◆ **Exercise**
Write all of the lines below out again, exactly as they stand.

◆ **Dataset content**
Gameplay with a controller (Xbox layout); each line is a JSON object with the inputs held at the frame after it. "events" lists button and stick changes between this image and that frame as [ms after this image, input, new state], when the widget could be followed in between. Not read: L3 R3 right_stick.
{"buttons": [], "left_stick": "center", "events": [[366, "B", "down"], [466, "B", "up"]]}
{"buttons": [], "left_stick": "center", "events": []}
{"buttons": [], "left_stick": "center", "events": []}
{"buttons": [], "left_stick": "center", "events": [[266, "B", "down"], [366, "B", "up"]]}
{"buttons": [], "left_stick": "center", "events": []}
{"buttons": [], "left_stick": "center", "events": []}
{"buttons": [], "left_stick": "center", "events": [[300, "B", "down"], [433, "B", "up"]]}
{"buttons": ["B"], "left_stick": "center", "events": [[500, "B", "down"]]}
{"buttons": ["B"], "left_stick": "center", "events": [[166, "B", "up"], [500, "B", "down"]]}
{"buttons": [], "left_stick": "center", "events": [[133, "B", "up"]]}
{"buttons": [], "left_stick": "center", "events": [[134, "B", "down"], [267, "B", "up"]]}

◆ **Exercise result**
Gameplay with a controller (Xbox layout); each line is a JSON object with the inputs held at the frame after it. "events" lists button and stick changes between this image and that frame as [ms after this image, input, new state], when the widget could be followed in between. Not read: L3 R3 right_stick.
{"buttons": [], "left_stick": "center", "events": [[366, "B", "down"], [466, "B", "up"]]}
{"buttons": [], "left_stick": "center", "events": []}
{"buttons": [], "left_stick": "center", "events": []}
{"buttons": [], "left_stick": "center", "events": [[266, "B", "down"], [366, "B", "up"]]}
{"buttons": [], "left_stick": "center", "events": []}
{"buttons": [], "left_stick": "center", "events": []}
{"buttons": [], "left_stick": "center", "events": [[300, "B", "down"], [433, "B", "up"]]}
{"buttons": ["B"], "left_stick": "center", "events": [[500, "B", "down"]]}
{"buttons": ["B"], "left_stick": "center", "events": [[166, "B", "up"], [500, "B", "down"]]}
{"buttons": [], "left_stick": "center", "events": [[133, "B", "up"]]}
{"buttons": [], "left_stick": "center", "events": [[134, "B", "down"], [267, "B", "up"]]}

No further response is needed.